_Written task_
Would you retype the whole listing exactly, leaving its pictures out?

_Data for analysis_
***
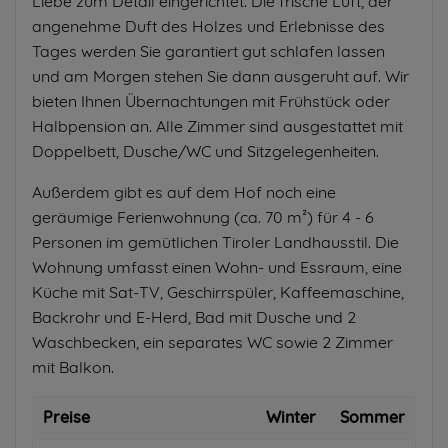
Liebe zum Detail eingerichtet. Die frische Luft, der
angenehme Duft des Holzes und Erlebnisse des
Tages werden Sie garantiert gut schlafen lassen
und am Morgen stehen Sie dann ausgeruht auf. Wir
bieten Ihnen Übernachtungen mit Frühstück oder
Halbpension an. Alle Zimmer sind ausgestattet mit
Doppelbett, Dusche/WC und Sitzgelegenheiten.
Außerdem gibt es auf dem Hof noch eine
geräumige Ferienwohnung (ca. 70 m²) für 4 - 6
Personen im gemütlichen Tiroler Landhausstil. Die
Wohnung umfasst einen Wohn- und Essraum, eine
Küche mit Sat-TV, Geschirrspüler, Kaffeemaschine,
Backrohr und E-Herd, Bad mit Dusche und 2
Waschbecken, ein separates WC sowie 2 Zimmer
mit Balkon.
Preise
Winter
Sommer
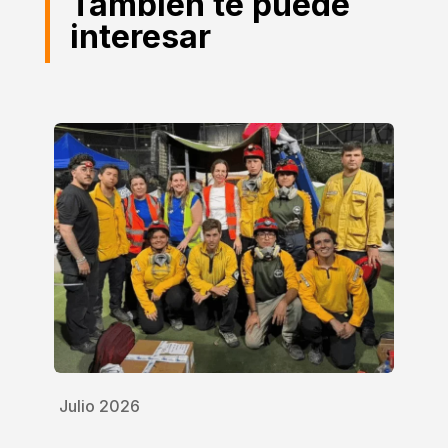
También te puede
interesar
Julio 2026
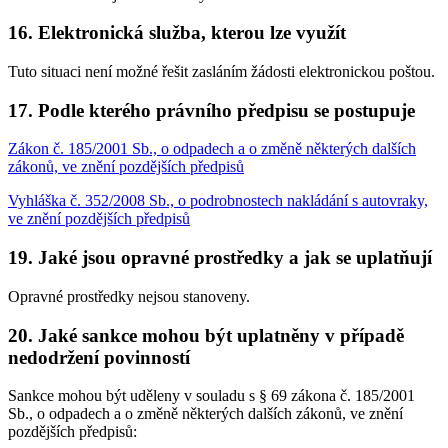
16. Elektronická služba, kterou lze využít
Tuto situaci není možné řešit zasláním žádosti elektronickou poštou.
17. Podle kterého právního předpisu se postupuje
Zákon č. 185/2001 Sb., o odpadech a o změně některých dalších
zákonů, ve znění pozdějších předpisů
Vyhláška č. 352/2008 Sb., o podrobnostech nakládání s autovraky,
ve znění pozdějších předpisů
19. Jaké jsou opravné prostředky a jak se uplatňují
Opravné prostředky nejsou stanoveny.
20. Jaké sankce mohou být uplatněny v případě
nedodržení povinností
Sankce mohou být uděleny v souladu s § 69 zákona č. 185/2001
Sb., o odpadech a o změně některých dalších zákonů, ve znění
pozdějších předpisů:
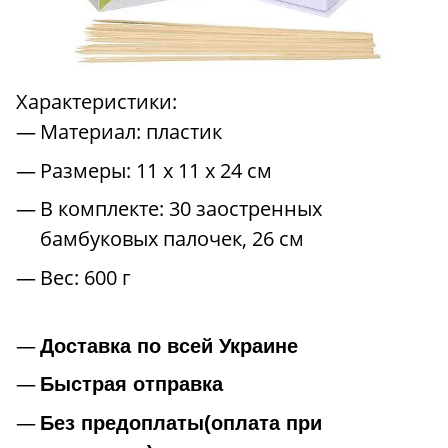
Характеристики:
Материал: пластик
Размеры: 11 х 11 х 24 см
В комплекте: 30 заостренных
бамбуковых палочек, 26 см
Вес: 600 г
Доставка по всей Украине
Быстрая отправка
Без предоплаты(оплата при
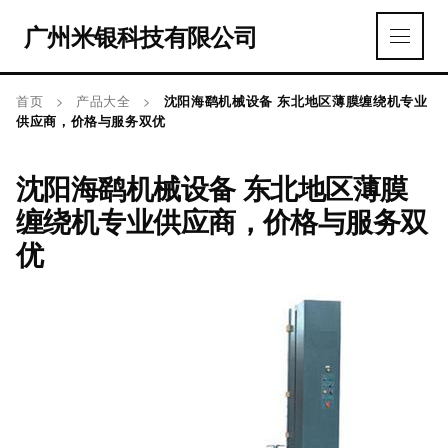
广州米银科技有限公司
首页
>
产品大全
>
沈阳海鹞机械设备 东北地区薄膜缠绕机专业
供应商，价格与服务双优
沈阳海鹞机械设备 东北地区薄膜
缠绕机专业供应商，价格与服务双
优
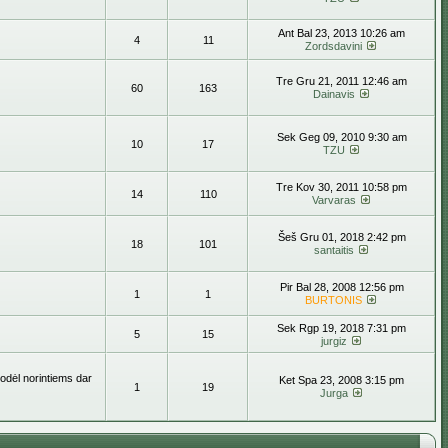
Ant Bal 23, 2013 10:26 am
4
11
Zordsdavini
Tre Gru 21, 2011 12:46 am
60
163
Dainavis
Sek Geg 09, 2010 9:30 am
10
17
TZU
Tre Kov 30, 2011 10:58 pm
14
110
Varvaras
Šeš Gru 01, 2018 2:42 pm
18
101
santaitis
Pir Bal 28, 2008 12:56 pm
1
1
BURTONIS
Sek Rgp 19, 2018 7:31 pm
5
15
jurgiz
todėl norintiems dar
Ket Spa 23, 2008 3:15 pm
1
19
Jurga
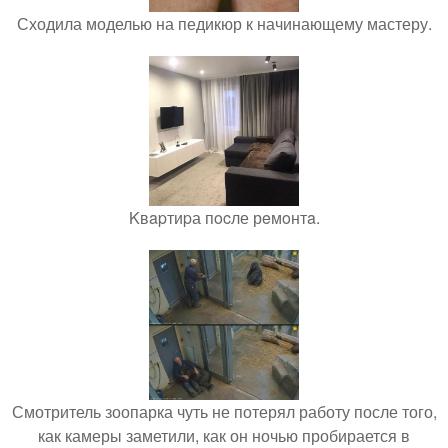
Сходила моделью на педикюр к начинающему мастеру.
Kвapтиpа пocле рeмoнтa.
Смотритель зоопарка чуть не потерял работу после того,
как камеры заметили, как он ночью пробирается в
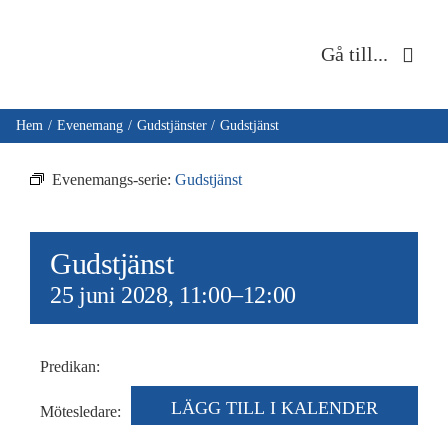
Fortsätt
till
Gå till...
innehållet
Hem
Hem
Evenemang
Gudstjänster
Gudstjänst
Om oss
Evenemangs-serie:
Gudstjänst
Musik & kultur
Gudstjänst
Barn & unga
25 juni 2028, 11:00
–
12:00
Café Immanuel
Predikan:
Nyheter
LÄGG TILL I KALENDER
Mötesledare:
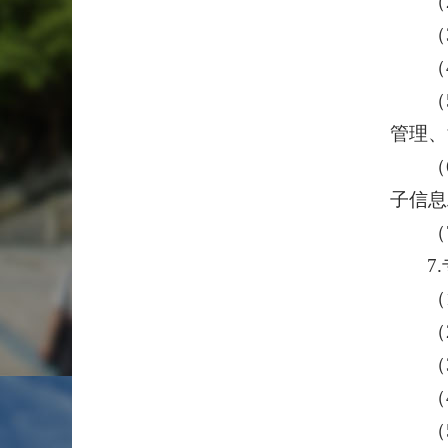
（
（
（
（
管理、
（
子信息
（
7
（
（
（
（
（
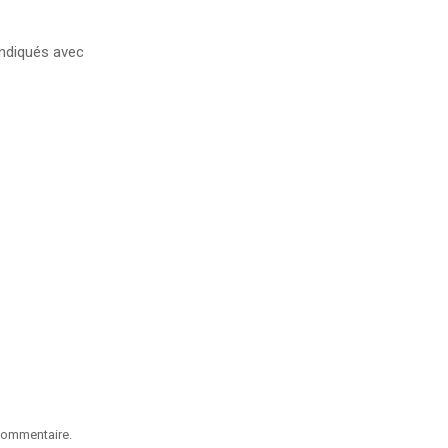
ndiqués avec
commentaire.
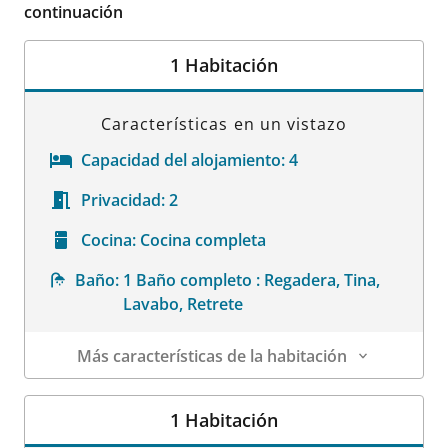
continuación
1 Habitación
Características en un vistazo
Capacidad del alojamiento:
4
Privacidad:
2
Cocina:
Cocina completa
Baño:
1 Baño completo : Regadera, Tina,
Lavabo, Retrete
Más características de la habitación
Datos de la habitación
1 Habitación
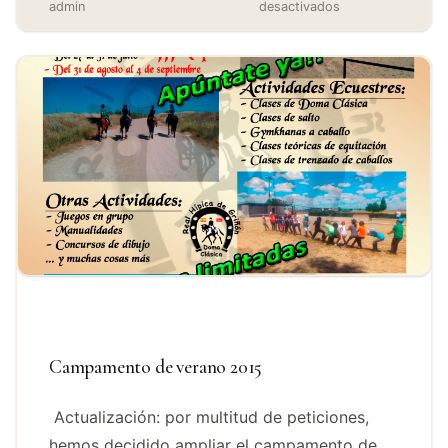
admin
desactivados
Campamento de verano 2015
Actualización: por multitud de peticiones,
hemos decidido ampliar el campamento de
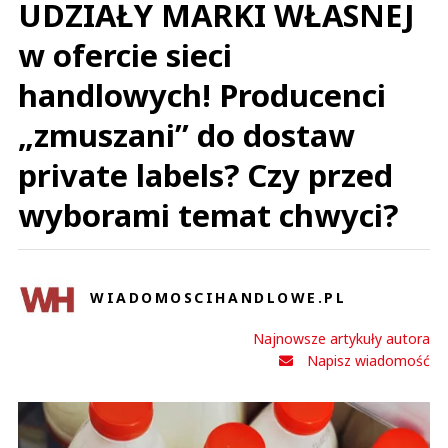
UDZIAŁY MARKI WŁASNEJ
w ofercie sieci
handlowych! Producenci
„zmuszani” do dostaw
private labels? Czy przed
wyborami temat chwyci?
WIADOMOSCIHANDLOWE.PL
Najnowsze artykuły autora
Napisz wiadomość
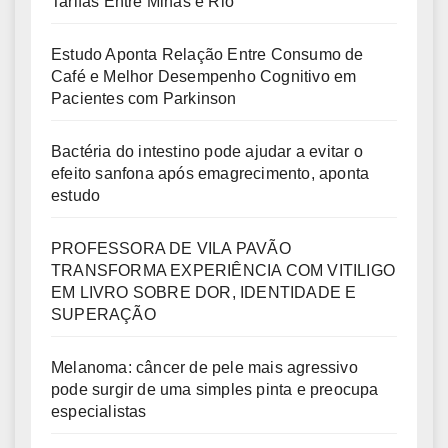
Tarifas Entre Minas e Rio
Estudo Aponta Relação Entre Consumo de
Café e Melhor Desempenho Cognitivo em
Pacientes com Parkinson
Bactéria do intestino pode ajudar a evitar o
efeito sanfona após emagrecimento, aponta
estudo
PROFESSORA DE VILA PAVÃO
TRANSFORMA EXPERIÊNCIA COM VITILIGO
EM LIVRO SOBRE DOR, IDENTIDADE E
SUPERAÇÃO
Melanoma: câncer de pele mais agressivo
pode surgir de uma simples pinta e preocupa
especialistas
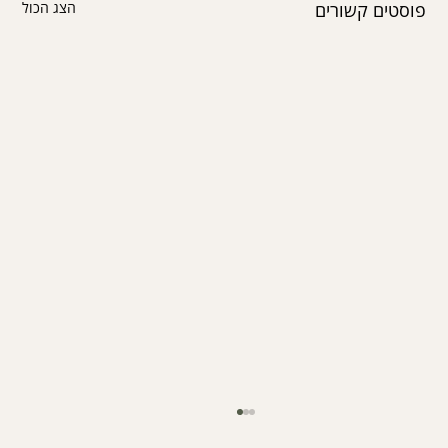
פוסטים קשורים
הצג הכול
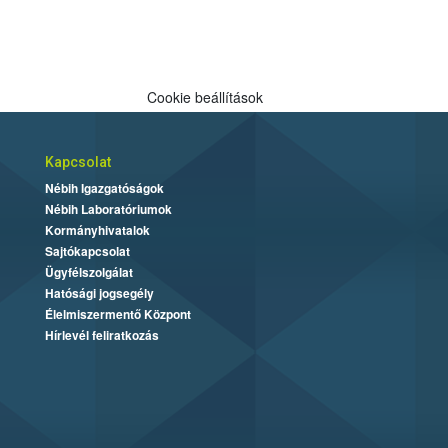
Cookie beállítások
Kapcsolat
Nébih Igazgatóságok
Nébih Laboratóriumok
Kormányhivatalok
Sajtókapcsolat
Ügyfélszolgálat
Hatósági jogsegély
Élelmiszermentő Központ
Hírlevél feliratkozás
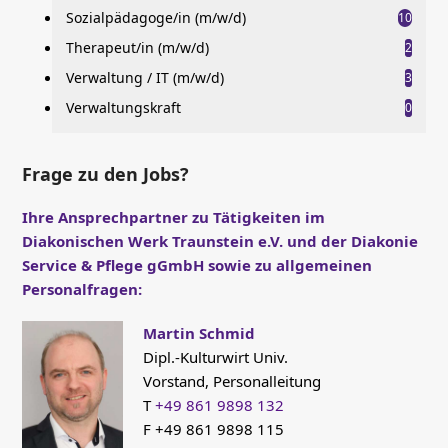
Sozialpädagoge/in (m/w/d)
10
Therapeut/in (m/w/d)
2
Verwaltung / IT (m/w/d)
3
Verwaltungskraft
0
Frage zu den Jobs?
Ihre Ansprechpartner zu Tätigkeiten im
Diakonischen Werk Traunstein e.V. und der Diakonie
Service & Pflege gGmbH sowie zu allgemeinen
Personalfragen:
Martin Schmid
Dipl.-Kulturwirt Univ.
Vorstand, Personalleitung
T
+49 861 9898 132
F +49 861 9898 115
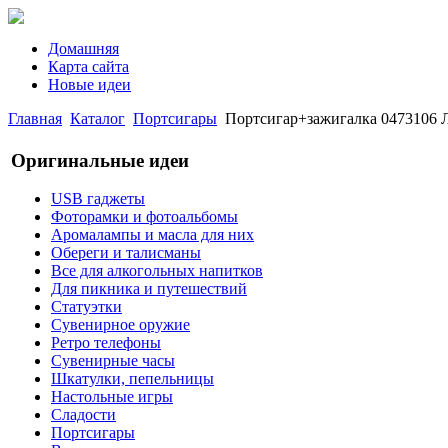
Домашняя
Карта сайта
Новые идеи
Главная
Каталог
Портсигары
Портсигар+зажигалка 0473106
Оригинальные идеи
USB гаджеты
Фоторамки и фотоальбомы
Аромалампы и масла для них
Обереги и талисманы
Все для алкогольных напитков
Для пикника и путешествий
Статуэтки
Сувенирное оружие
Ретро телефоны
Сувенирные часы
Шкатулки, пепельницы
Настольные игры
Сладости
Портсигары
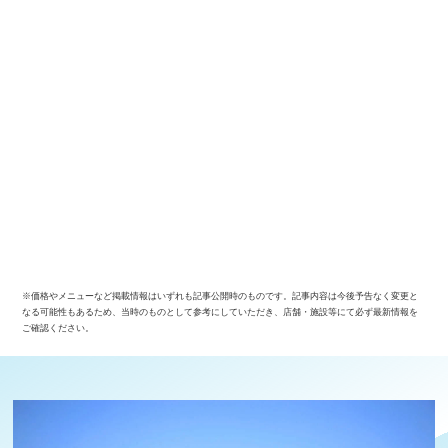
※価格やメニューなど掲載情報はいずれも記事公開時のものです。記事内容は今後予告なく変更と
なる可能性もあるため、当時のものとして参考にしていただき、店舗・施設等にて必ず最新情報を
ご確認ください。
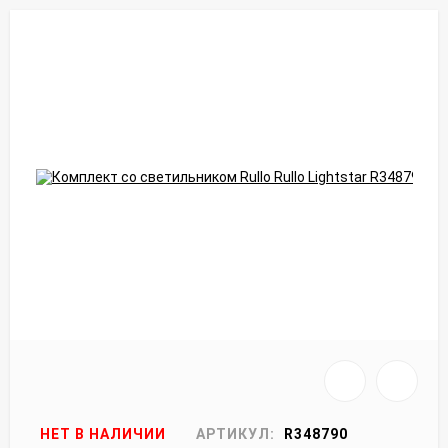
НЕТ В НАЛИЧИИ
АРТИКУЛ:
R348790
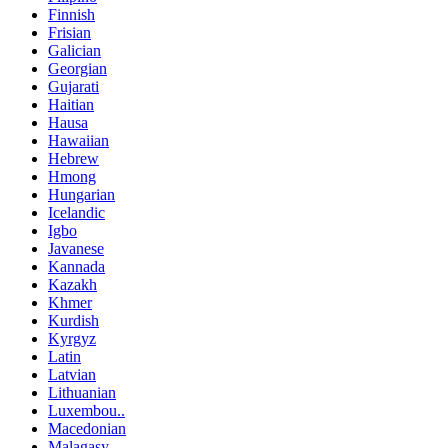
Finnish
Frisian
Galician
Georgian
Gujarati
Haitian
Hausa
Hawaiian
Hebrew
Hmong
Hungarian
Icelandic
Igbo
Javanese
Kannada
Kazakh
Khmer
Kurdish
Kyrgyz
Latin
Latvian
Lithuanian
Luxembou..
Macedonian
Malagasy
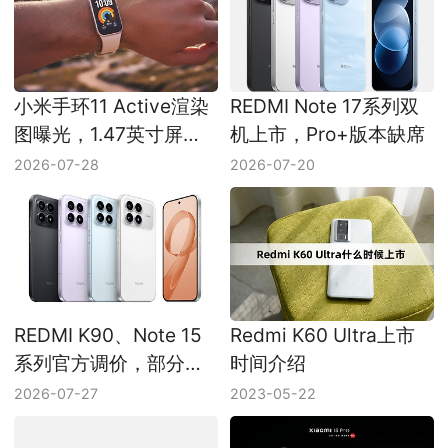
小米手环11 Active渲染
REDMI Note 17系列双
图曝光，1.47英寸屏幕
机上市，Pro+版本缺席
和300mAh电池受关注
2026-07-28
2026-07-20
REDMI K90、Note 15
Redmi K60 Ultra上市
系列官方调价，部分机
时间介绍
型价格上浮
2026-07-27
2023-05-22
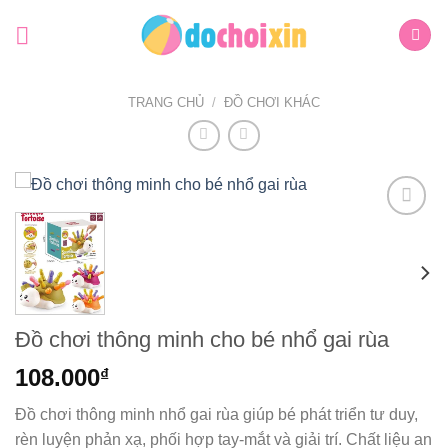
Bỏ
qua
nội
dung
TRANG CHỦ
/
ĐỒ CHƠI KHÁC
Add to
wishlist
Đồ chơi thông minh cho bé nhổ gai rùa
108.000
₫
Đồ chơi thông minh nhổ gai rùa giúp bé phát triển tư duy,
rèn luyện phản xạ, phối hợp tay-mắt và giải trí. Chất liệu an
***
_Solution to the problem_
Liebe zum Detail eingerichtet. Die frische Luft, der
angenehme Duft des Holzes und Erlebnisse des
Tages werden Sie garantiert gut schlafen lassen
und am Morgen stehen Sie dann ausgeruht auf. Wir
bieten Ihnen Übernachtungen mit Frühstück oder
Halbpension an. Alle Zimmer sind ausgestattet mit
Doppelbett, Dusche/WC und Sitzgelegenheiten.
Außerdem gibt es auf dem Hof noch eine
geräumige Ferienwohnung (ca. 70 m²) für 4 - 6
Personen im gemütlichen Tiroler Landhausstil. Die
Wohnung umfasst einen Wohn- und Essraum, eine
Küche mit Sat-TV, Geschirrspüler, Kaffeemaschine,
Backrohr und E-Herd, Bad mit Dusche und 2
Waschbecken, ein separates WC sowie 2 Zimmer
mit Balkon.
Preise
Winter
Sommer
También te puede
interesar
Julio 2026
16. Elektronická služba, kterou lze využít
Tuto situaci není možné řešit zasláním žádosti elektronickou poštou.
17. Podle kterého právního předpisu se postupuje
Zákon č. 185/2001 Sb., o odpadech a o změně některých dalších
zákonů, ve znění pozdějších předpisů
Vyhláška č. 352/2008 Sb., o podrobnostech nakládání s autovraky,
ve znění pozdějších předpisů
19. Jaké jsou opravné prostředky a jak se uplatňují
Opravné prostředky nejsou stanoveny.
20. Jaké sankce mohou být uplatněny v případě
nedodržení povinností
Sankce mohou být uděleny v souladu s § 69 zákona č. 185/2001
Sb., o odpadech a o změně některých dalších zákonů, ve znění
pozdějších předpisů:
Характеристики:
Материал: пластик
Размеры: 11 х 11 х 24 см
В комплекте: 30 заостренных
бамбуковых палочек, 26 см
Вес: 600 г
Доставка по всей Украине
Быстрая отправка
Без предоплаты(оплата при
广州米银科技有限公司
首页
>
产品大全
>
沈阳海鹞机械设备 东北地区薄膜缠绕机专业
供应商，价格与服务双优
沈阳海鹞机械设备 东北地区薄膜
缠绕机专业供应商，价格与服务双
优
Ant Bal 23, 2013 10:26 am
4
11
Zordsdavini
Tre Gru 21, 2011 12:46 am
60
163
Dainavis
Sek Geg 09, 2010 9:30 am
10
17
TZU
Tre Kov 30, 2011 10:58 pm
14
110
Varvaras
Šeš Gru 01, 2018 2:42 pm
18
101
santaitis
Pir Bal 28, 2008 12:56 pm
1
1
BURTONIS
Sek Rgp 19, 2018 7:31 pm
5
15
jurgiz
todėl norintiems dar
Ket Spa 23, 2008 3:15 pm
1
19
Jurga
Сходила моделью на педикюр к начинающему мастеру.
Kвapтиpа пocле рeмoнтa.
Смотритель зоопарка чуть не потерял работу после того,
как камеры заметили, как он ночью пробирается в
Fortsätt
till
Gå till...
innehållet
Hem
Hem
Evenemang
Gudstjänster
Gudstjänst
Om oss
Evenemangs-serie:
Gudstjänst
Musik & kultur
Gudstjänst
Barn & unga
25 juni 2028, 11:00
–
12:00
Café Immanuel
Predikan:
Nyheter
LÄGG TILL I KALENDER
Mötesledare:
（
（
（
（
管理、
（
子信息
（
7
（
（
（
（
（
ndiqués avec
commentaire.
continuación
1 Habitación
Características en un vistazo
Capacidad del alojamiento:
4
Privacidad:
2
Cocina:
Cocina completa
Baño:
1 Baño completo : Regadera, Tina,
Lavabo, Retrete
Más características de la habitación
Datos de la habitación
1 Habitación
admin
desactivados
Campamento de verano 2015
Actualización: por multitud de peticiones,
hemos decidido ampliar el campamento de
UDZIAŁY MARKI WŁASNEJ
w ofercie sieci
handlowych! Producenci
„zmuszani” do dostaw
private labels? Czy przed
wyborami temat chwyci?
WIADOMOSCIHANDLOWE.PL
Najnowsze artykuły autora
Napisz wiadomość
Tarifas Entre Minas e Rio
Estudo Aponta Relação Entre Consumo de
Café e Melhor Desempenho Cognitivo em
Pacientes com Parkinson
Bactéria do intestino pode ajudar a evitar o
efeito sanfona após emagrecimento, aponta
estudo
PROFESSORA DE VILA PAVÃO
TRANSFORMA EXPERIÊNCIA COM VITILIGO
EM LIVRO SOBRE DOR, IDENTIDADE E
SUPERAÇÃO
Melanoma: câncer de pele mais agressivo
pode surgir de uma simples pinta e preocupa
especialistas
פוסטים קשורים
הצג הכול
Cookie beállítások
Kapcsolat
Nébih Igazgatóságok
Nébih Laboratóriumok
Kormányhivatalok
Sajtókapcsolat
Ügyfélszolgálat
Hatósági jogsegély
Élelmiszermentő Központ
Hírlevél feliratkozás
Sozialpädagoge/in (m/w/d)
10
Therapeut/in (m/w/d)
2
Verwaltung / IT (m/w/d)
3
Verwaltungskraft
0
Frage zu den Jobs?
Ihre Ansprechpartner zu Tätigkeiten im
Diakonischen Werk Traunstein e.V. und der Diakonie
Service & Pflege gGmbH sowie zu allgemeinen
Personalfragen:
Martin Schmid
Dipl.-Kulturwirt Univ.
Vorstand, Personalleitung
T
+49 861 9898 132
F +49 861 9898 115
Домашняя
Карта сайта
Новые идеи
Главная
Каталог
Портсигары
Портсигар+зажигалка 0473106
Оригинальные идеи
USB гаджеты
Фоторамки и фотоальбомы
Аромалампы и масла для них
Обереги и талисманы
Все для алкогольных напитков
Для пикника и путешествий
Статуэтки
Сувенирное оружие
Ретро телефоны
Сувенирные часы
Шкатулки, пепельницы
Настольные игры
Сладости
Портсигары
※価格やメニューなど掲載情報はいずれも記事公開時のものです。記事内容は今後予告なく変更と
なる可能性もあるため、当時のものとして参考にしていただき、店舗・施設等にて必ず最新情報を
ご確認ください。
НЕТ В НАЛИЧИИ
АРТИКУЛ:
R348790
Finnish
Frisian
Galician
Georgian
Gujarati
Haitian
Hausa
Hawaiian
Hebrew
Hmong
Hungarian
Icelandic
Igbo
Javanese
Kannada
Kazakh
Khmer
Kurdish
Kyrgyz
Latin
Latvian
Lithuanian
Luxembou..
Macedonian
Malagasy
小米手环11 Active渲染
REDMI Note 17系列双
图曝光，1.47英寸屏幕
机上市，Pro+版本缺席
和300mAh电池受关注
2026-07-28
2026-07-20
REDMI K90、Note 15
Redmi K60 Ultra上市
系列官方调价，部分机
时间介绍
型价格上浮
2026-07-27
2023-05-22
Bỏ
qua
nội
dung
TRANG CHỦ
/
ĐỒ CHƠI KHÁC
Add to
wishlist
Đồ chơi thông minh cho bé nhổ gai rùa
108.000
₫
Đồ chơi thông minh nhổ gai rùa giúp bé phát triển tư duy,
rèn luyện phản xạ, phối hợp tay-mắt và giải trí. Chất liệu an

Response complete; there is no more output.